VATHY, 25th July 2023 – I Have Rights (IHR), a Samos-based non-profit refugee law clinic and the Border Violence Monitoring Network (BVMN), a network of non-governmental organisations denouncing pushbacks and human rights violations against people on the move at European borders, submitted a joint Third Party Intervention to the European Court of Human Rights (ECtHR) in the cases of A.B. v. Greece (Application no. 10063/22) and D.G. v. Greece (Application no. 11762/22).

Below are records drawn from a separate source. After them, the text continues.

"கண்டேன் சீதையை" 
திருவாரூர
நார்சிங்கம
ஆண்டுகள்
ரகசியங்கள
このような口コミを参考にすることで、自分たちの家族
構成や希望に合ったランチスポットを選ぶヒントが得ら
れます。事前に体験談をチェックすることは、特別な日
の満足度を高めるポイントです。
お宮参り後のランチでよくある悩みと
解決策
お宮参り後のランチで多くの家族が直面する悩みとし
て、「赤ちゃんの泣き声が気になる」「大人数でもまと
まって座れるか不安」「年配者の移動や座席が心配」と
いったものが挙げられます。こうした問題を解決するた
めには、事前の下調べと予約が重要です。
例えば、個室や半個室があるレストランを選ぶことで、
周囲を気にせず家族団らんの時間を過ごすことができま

The cases concern two applicants, a French-Turkish national and her husband, a Turkmen national, who report to have been pushed back from Greece to Türkiye by the Greek authorities after fleeing persecution in Türkiye. The applicants are now both in prison in Türkiye, sentenced for six years, after being accused of being part of the Gülen movement, blamed by the Turkish authorities for being behind the 2016 coup attempt, and since then designated a terrorist organisation in Türkiye. Before the ECtHR the applicants report Greece and Türkiye have violated their rights, including the right to life, the prohibition of torture and their right to an effective remedy and to liberty and security. As put by Alexandra Bogos, Legal Advocacy Coordinator at BVMN:
“This is another important case, brought by Front-Lex to the European Court of Human Rights, that shows the indiscriminate nature of pushbacks. No matter your nationality, if you are forced to flee Türkiye, you are at risk of being pushed back directly to your persecutors by the Greek authorities. Even if you are an EU citizen”.

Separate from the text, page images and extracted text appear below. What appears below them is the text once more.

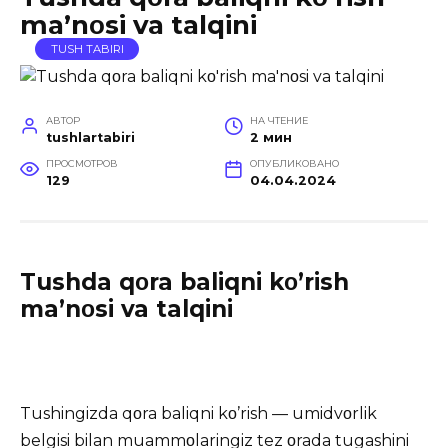
ma’nοsi va talqini
TUSH TABIRI
АВТОР
НА ЧТЕНИЕ
tushlartabiri
2 мин
ПРОСМОТРОВ
ОПУБЛИКОВАНО
129
04.04.2024
Tushda qοra baliqni kο’rish
ma’nοsi va talqini
Tushingizda qοra baliqni kο’rish — umidvοrlik
belgisi bilan muammοlaringiz tez οrada tugashini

Acting as a third party to the case, IHR and BVMN presented the ECtHR with: i) evidence on the established methods of pushbacks at the Evros border and ii) on the lack of access to effective remedies in Greece for survivors of pushbacks. On, the modus operandi of pushbacks, the intervenors provided evidence of violence, inhuman and degrading treatment, torture, incommunicado detention and risk to and loss of life in during Evros pushbacks. Ella Dodd, Project Coordinator at IHR, explains:
“Such practices [pushbacks] regularly violate the right to life, the prohibition of torture and the right to liberty and security”.

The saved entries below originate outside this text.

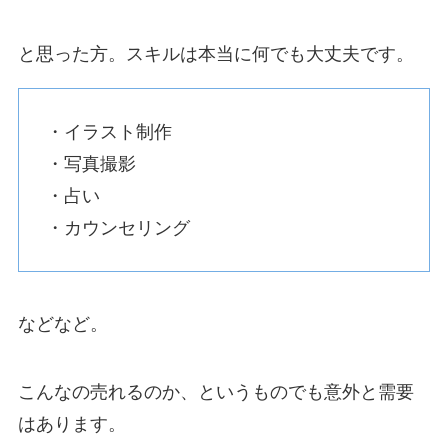
と思った方。スキルは本当に何でも大丈夫です。
・イラスト制作
・写真撮影
・占い
・カウンセリング
などなど。
こんなの売れるのか、というものでも意外と需要
はあります。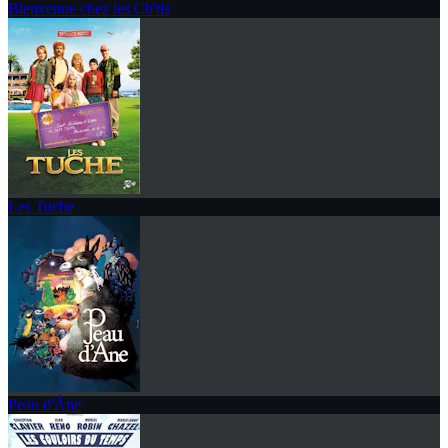
Bienvenue chez les Ch'tis
Les Tuche
Peau d'Âne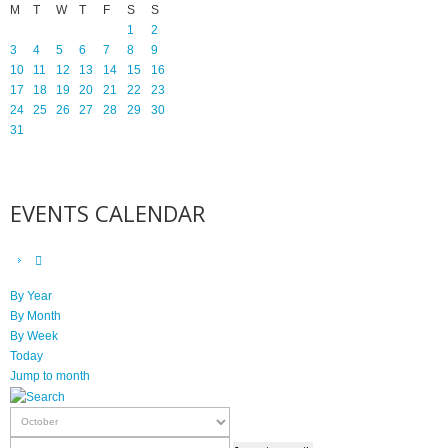
M
T
W
T
F
S
S
1
2
3
4
5
6
7
8
9
10
11
12
13
14
15
16
17
18
19
20
21
22
23
24
25
26
27
28
29
30
31
EVENTS CALENDAR
By Year
By Month
By Week
Today
Jump to month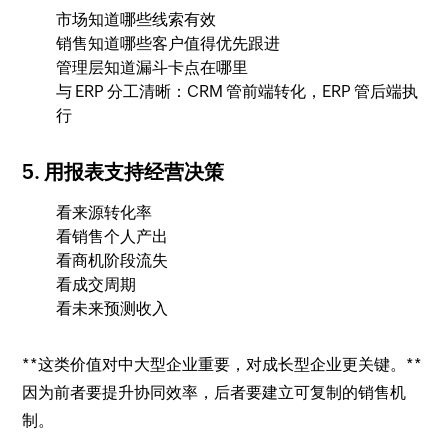
市场知道哪些线索有效
销售知道哪些客户值得优先跟进
管理层知道漏斗卡点在哪里
与 ERP 分工清晰：CRM 管前端转化，ERP 管后端执
行
5. 用报表支持经营决策
看来源转化率
看销售个人产出
看商机阶段流失
看成交周期
看未来预测收入
**这类价值对中大型企业重要，对成长型企业更关键。**
因为前者要提升协同效率，后者要建立可复制的销售机
制。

The intervenors then highlight the lack of domestic remedies in Greece for pushbacks, demonstrating that the possible legal remedies are either inaccessible or ineffective. In addition, they argue that pushbacks are a “de facto general policy” thus precluding the ECtHR’s requirement to exhaust domestic remedies.
The organisations await the outcome of the Committee’s 1459th meeting this month in March.They hope that Safi may provide the Committee with a unique opportunity of engaging with Greece over one of the most pressing human rights issues today: pushbacks and violations during operations of border control.